> **ASSIGNED TASK**
With pictures excluded, copy word for word the lines in the data below from the line containing "alias k='kubectl'" through the line containing "[Warnings, Suspension and".

> **EXTRACTED ENTRIES**
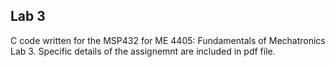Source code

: ## Lab 3
C code written for the MSP432 for ME 4405: Fundamentals of Mechatronics Lab 3.
Specific details of the assignemnt are included in pdf file.
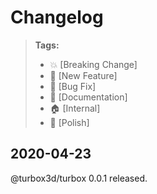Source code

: # Changelog

> **Tags:**
> - :boom:       [Breaking Change]
> - :rocket:     [New Feature]
> - :bug:        [Bug Fix]
> - :memo:       [Documentation]
> - :house:      [Internal]
> - :nail_care:  [Polish]

## 2020-04-23
@turbox3d/turbox 0.0.1 released.

<!-- ## 2020-04-02
@tacky/store 2.0.9 released.

#### :boom: Modify api
* @state -> @reactor
* @stick -> @reactive

## 2019-11-29
@tacky/store 2.0.3 released.

* remove `reset`
* remove domain `lazyLoad、destroy`
* support time travelling, add `undo、redo、getTimeTravelStatus`
* enhance inner updating rule
* support graph data structure
* add transcation rule
* higher updating performance
* lower memory cost
* fix some bugs

## 2019-06-16
@tacky/store 1.0.13 released.

#### :bug: Bug Fix
* `@tacky/store`
  * Support pass domain state interface.

## 2019-06-12
@tacky/store 1.0.12 released.

#### :bug: Bug Fix
* `@tacky/store`
  * Fix `stick()` type error when pass props.

## 2019-06-12
@tacky/store 1.0.11 released.

#### :rocket: New Feature
* `@tacky/store`
  * Decorator support pass param or no param now.
  * Stick support pass a function component with react hooks.

## 2019-06-06
@tacky/store 1.0.10 released.

#### :bug: Bug Fix
* `@tacky/store`
  * Fix property decorator bug for reducer, mutation and effect.

## 2019-06-05
@tacky/store 1.0.9 released.

#### :rocket: New Feature
* `@tacky/store`
  * Added the `init` method, the same as `render` method except render component feature.

#### :house: Internal
* `@tacky/store`
  * Enhance the `render` method by calling the `init` method. -->
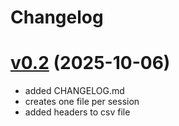 # Changelog

# [v0.2](https://github.com/carvilsi/flipper0-wifi-map/releases/tag/v0.2) (2025-10-06)

- added CHANGELOG.md
- creates one file per session
- added headers to csv file

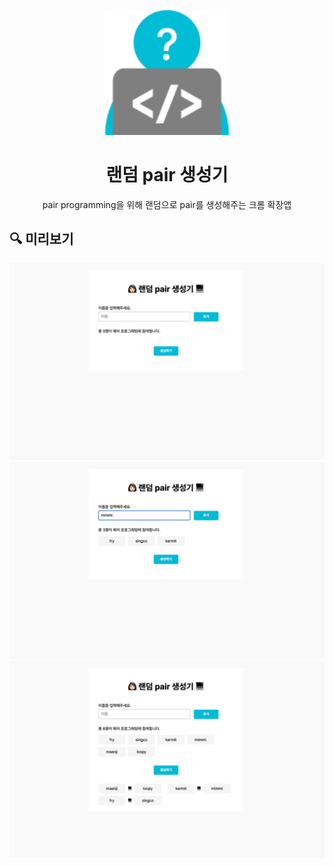 <p align="middle" >
  <img width="200px;" src="./chrome/img/icon128.png"/>
</p>
<h1 align="middle">랜덤 pair 생성기</h1>
<p align="middle">pair programming을 위해 랜덤으로 pair를 생성해주는 크롬 확장앱</p>

## 🔍 미리보기

![1](./chrome/img/%EC%BA%A1%EC%B3%901.png)
![2](./chrome/img/%EC%BA%A1%EC%B3%902.png)
![3](./chrome/img/%EC%BA%A1%EC%B3%903.png)
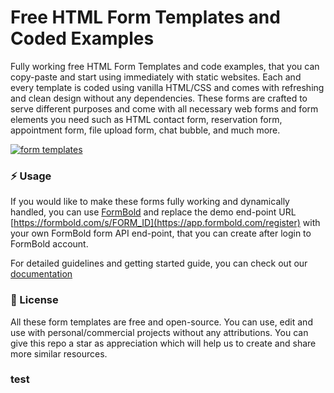 # Free HTML Form Templates and Coded Examples
Fully working free HTML Form Templates and code examples, that you can copy-paste and start using immediately with static websites. Each and every template is coded using vanilla HTML/CSS and comes with refreshing and clean design without any dependencies. These forms are crafted to serve different purposes and come with all necessary web forms and form elements you need such as HTML contact form, reservation form, appointment form, file upload form, chat bubble, and much more.

[![form templates](https://cdn.formbold.com/form-templates.jpg)](https://formbold.com/templates)


### ⚡ Usage
If you would like to make these forms fully working and dynamically handled, you can use [FormBold](https://formbold.com/) and replace the demo end-point URL [https://formbold.com/s/FORM_ID](https://app.formbold.com/register) with your own FormBold form API end-point, that you can create after login to FormBold account.

For detailed guidelines and getting started guide, you can check out our [documentation](https://formbold.com/docs)


### 🎁 License
All these form templates are free and open-source. You can use, edit and use with personal/commercial projects without any attributions. You can give this repo a star as appreciation which will help us to create and share more similar resources.

### test
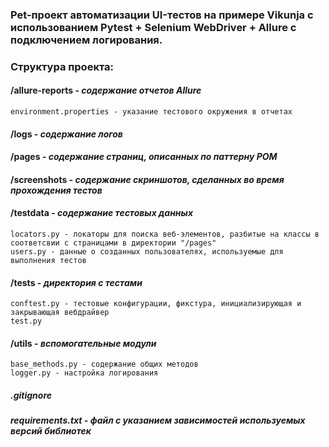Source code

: ### Pet-проект автоматизации UI-тестов на примере Vikunja с использованием Pytest + Selenium WebDriver + Allure с подключением логирования. 

### Структура проекта:

#### **/allure-reports** - _содержание отчетов Allure_
    environment.properties - указание тестового окружения в отчетах

#### **/logs** - _содержание логов_ 

#### **/pages** - _содержание страниц, описанных по паттерну POM_

#### **/screenshots** - _содержание скриншотов, сделанных во время прохождения тестов_

#### **/testdata** - _содержание тестовых данных_
    locators.py - локаторы для поиска веб-элементов, разбитые на классы в соответсвии с страницами в директории "/pages"
    users.py - данные о созданных пользователях, используемые для выполнения тестов

#### **/tests** - _директория с тестами_
    conftest.py - тестовые конфигурации, фикстура, инициализирующая и закрывающая вебдрайвер
    test.py 

#### **/utils** - _вспомогательные модули_
    base_methods.py - содержание общих методов 
    logger.py - настройка логирования

##### .gitignore
##### requirements.txt - файл с указанием зависимостей используемых версий библиотек 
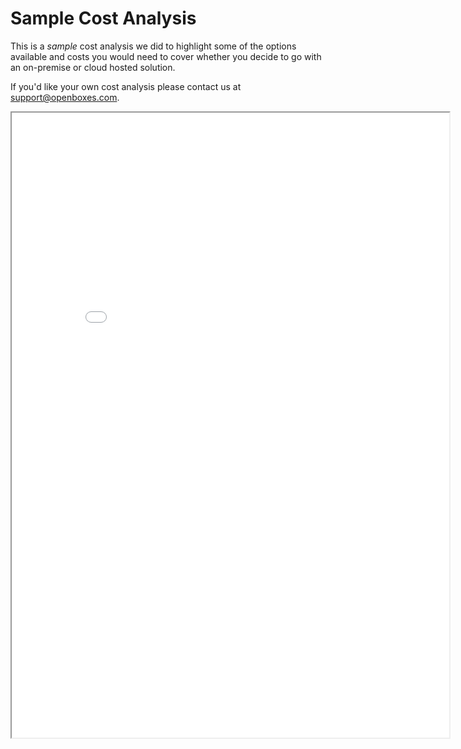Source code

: # Sample Cost Analysis

This is a *sample* cost analysis we did to highlight some of the options available and 
costs you would need to cover whether you decide to go with an on-premise or cloud hosted solution.

If you'd like your own cost analysis please contact us at <support@openboxes.com>. 

<iframe src="../about/sample-cost-analysis.pdf" width="700" height="1000"/>
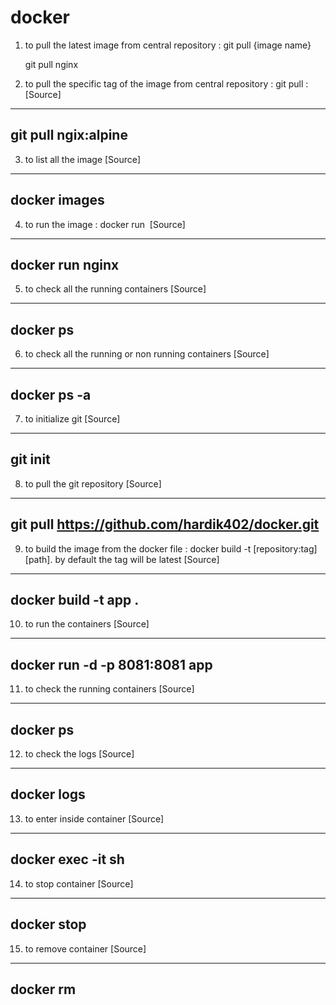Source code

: # docker
1. to pull the latest image from central repository : git pull {image name}

   git pull nginx

2. to pull the specific tag of the image from central repository : git pull <image name>:<tag>
[Source]
----
git pull ngix:alpine
----
3. to list all the image
[Source]
----
docker images
----
4. to run the image : docker run <image name>
[Source]
----
docker run nginx
----
5. to check all the running containers
[Source]
----
docker ps
----
6. to check all the running or non running containers
[Source]
----
docker ps -a
----
7. to initialize git 
[Source]
----
git init
----
8. to pull the git repository
[Source]
----
git pull https://github.com/hardik402/docker.git
----
9. to build the image from the docker file : docker build -t [repository:tag] [path]. by default the tag will be latest
[Source]
----
docker build -t app .
----
10. to run the containers 
[Source]
----
docker run -d -p 8081:8081 app
----
11. to check the running containers
[Source]
----
docker ps
----
12. to check the logs
[Source]
----
docker logs <containerID or container name>
----
13. to enter inside container 
[Source]
----
docker exec -it <containerID> sh
----
14. to stop container
[Source]
----
docker stop <containerID>
----
15. to remove container
[Source]
----
docker rm <containerID>
----
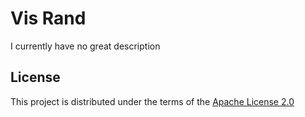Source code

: # Vis Rand

I currently have no great description

## License

This project is distributed under the terms of the [Apache License 2.0](https://choosealicense.com/licenses/apache-2.0/)
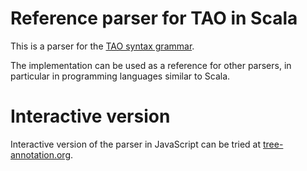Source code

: # Reference parser for TAO in Scala

This is a parser for the [TAO syntax grammar](https://www.tree-annotation.org/#grammar).

The implementation can be used as a reference for other parsers, in particular in programming languages similar to Scala.

# Interactive version

Interactive version of the parser in JavaScript can be tried at [tree-annotation.org](https://tree-annotation.org/parser.html).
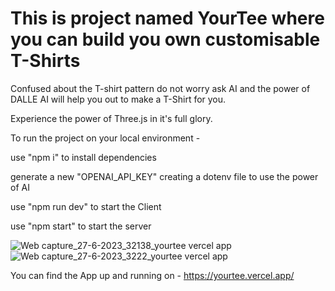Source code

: # This is project named YourTee where you can build you own customisable T-Shirts
Confused about the T-shirt pattern do not worry ask AI and the power of DALLE AI will help you out to make a T-Shirt for you.

Experience the power of Three.js in it's full glory.






To run the project on your local environment -

  use "npm i" to install dependencies

  generate a new "OPENAI_API_KEY" creating a dotenv file to use the power of AI

use "npm run dev" to start the Client 

use "npm start" to start the server





![Web capture_27-6-2023_32138_yourtee vercel app](https://github.com/PrinceElixir/ThreeJS-Project/assets/54557173/f7214b58-f7ce-432d-8259-b063095e404a)
![Web capture_27-6-2023_3222_yourtee vercel app](https://github.com/PrinceElixir/ThreeJS-Project/assets/54557173/6352e3c3-cc7b-480c-9096-b9b49976e7e7)



You can find the App up and running on - 
https://yourtee.vercel.app/
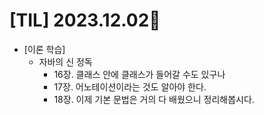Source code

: # [TIL] 2023.12.02📒

* [이론 학습]
  * 자바의 신 정독
    * 16장. 클래스 안에 클래스가 들어갈 수도 있구나
    * 17장. 어노테이션이라는 것도 알아야 한다.
    * 18장. 이제 기본 문법은 거의 다 배웠으니 정리해봅시다.
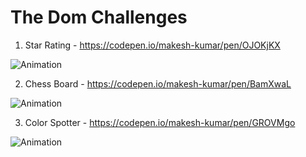 # The Dom Challenges

1. Star Rating  - https://codepen.io/makesh-kumar/pen/OJOKjKX

![Animation](https://user-images.githubusercontent.com/65646841/157610034-bc704a45-fd1b-473c-bff5-d0d6c283da69.gif)

2. Chess Board - https://codepen.io/makesh-kumar/pen/BamXwaL

![Animation](https://user-images.githubusercontent.com/65646841/157636915-fc079ba4-8208-4220-8dbf-dfe70adf0b6b.gif)

3. Color Spotter - https://codepen.io/makesh-kumar/pen/GROVMgo

![Animation](https://user-images.githubusercontent.com/65646841/157658186-48b0776d-a815-4c06-b9ab-6a08ca57f911.gif)


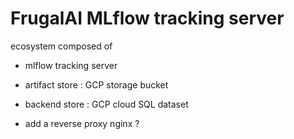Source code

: # FrugalAI MLflow tracking server

ecosystem composed of 
- mlflow tracking server
- artifact store : GCP storage bucket
- backend store : GCP cloud SQL dataset

- add a reverse proxy nginx ?



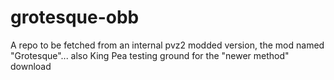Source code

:# grotesque-obb
A repo to be fetched from an internal pvz2 modded version, the mod named "Grotesque"... also King Pea testing ground for the "newer method" download
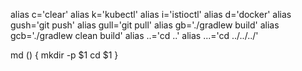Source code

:alias c='clear'
alias k='kubectl'
alias i='istioctl'
alias d='docker'
alias gush='git push'
alias gull='git pull'
alias gb='./gradlew build'
alias gcb='./gradlew clean build'
alias ..='cd ..'
alias ...='cd ../../../'


md () {
 mkdir -p $1
 cd $1
}
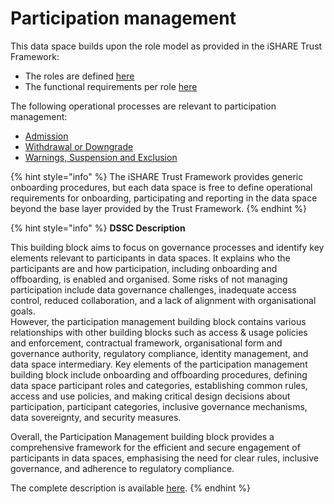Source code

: # Participation management

This data space builds upon the role model as provided in the iSHARE Trust Framework:

* The roles are defined [here](https://framework.ishare.eu/is/framework-and-roles)
* The functional requirements per role [here](https://framework.ishare.eu/is/functional-requirements-per-role)

The following operational processes are relevant to participation management:

* [Admission](https://framework.ishare.eu/is/admission)
* [Withdrawal or Downgrade](https://framework.ishare.eu/is/withdrawal-or-downgrade)
* [Warnings, Suspension and Exclusion](https://framework.ishare.eu/is/warnings-suspension-and-exclusion)&#x20;

{% hint style="info" %}
The iSHARE Trust Framework provides generic onboarding procedures, but each data space is free to define operational requirements for onboarding, participating and reporting in the data space beyond the base layer provided by the Trust Framework.&#x20;
{% endhint %}

{% hint style="info" %}
**DSSC Description**

This building block aims to focus on governance processes and identify key elements relevant to participants in data spaces. It explains who the participants are and how participation, including onboarding and offboarding, is enabled and organised. Some risks of not managing participation include data governance challenges, inadequate access control, reduced collaboration, and a lack of alignment with organisational goals.\
However, the participation management building block contains various relationships with other building blocks such as access & usage policies and enforcement, contractual framework, organisational form and governance authority, regulatory compliance, identity management, and data space intermediary. Key elements of the participation management building block include onboarding and offboarding procedures, defining data space participant roles and categories, establishing common rules, access and use policies, and making critical design decisions about participation, participant categories, inclusive governance mechanisms, data sovereignty, and security measures.

Overall, the Participation Management building block provides a comprehensive framework for the efficient and secure engagement of participants in data spaces, emphasising the need for clear rules, inclusive governance, and adherence to regulatory compliance.

The complete description is available [here](https://dssc.eu/space/BVE/357074624/Participation+Management).
{% endhint %}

> **SOLUTION TO THIS EXERCISE**
alias k='kubectl'
alias i='istioctl'
alias d='docker'
alias gush='git push'
alias gull='git pull'
alias gb='./gradlew build'
alias gcb='./gradlew clean build'
alias ..='cd ..'
alias ...='cd ../../../'


md () {
 mkdir -p $1
 cd $1
}
Source code

: # Participation management

This data space builds upon the role model as provided in the iSHARE Trust Framework:

* The roles are defined [here](https://framework.ishare.eu/is/framework-and-roles)
* The functional requirements per role [here](https://framework.ishare.eu/is/functional-requirements-per-role)

The following operational processes are relevant to participation management:

* [Admission](https://framework.ishare.eu/is/admission)
* [Withdrawal or Downgrade](https://framework.ishare.eu/is/withdrawal-or-downgrade)
* [Warnings, Suspension and Exclusion](https://framework.ishare.eu/is/warnings-suspension-and-exclusion)&#x20;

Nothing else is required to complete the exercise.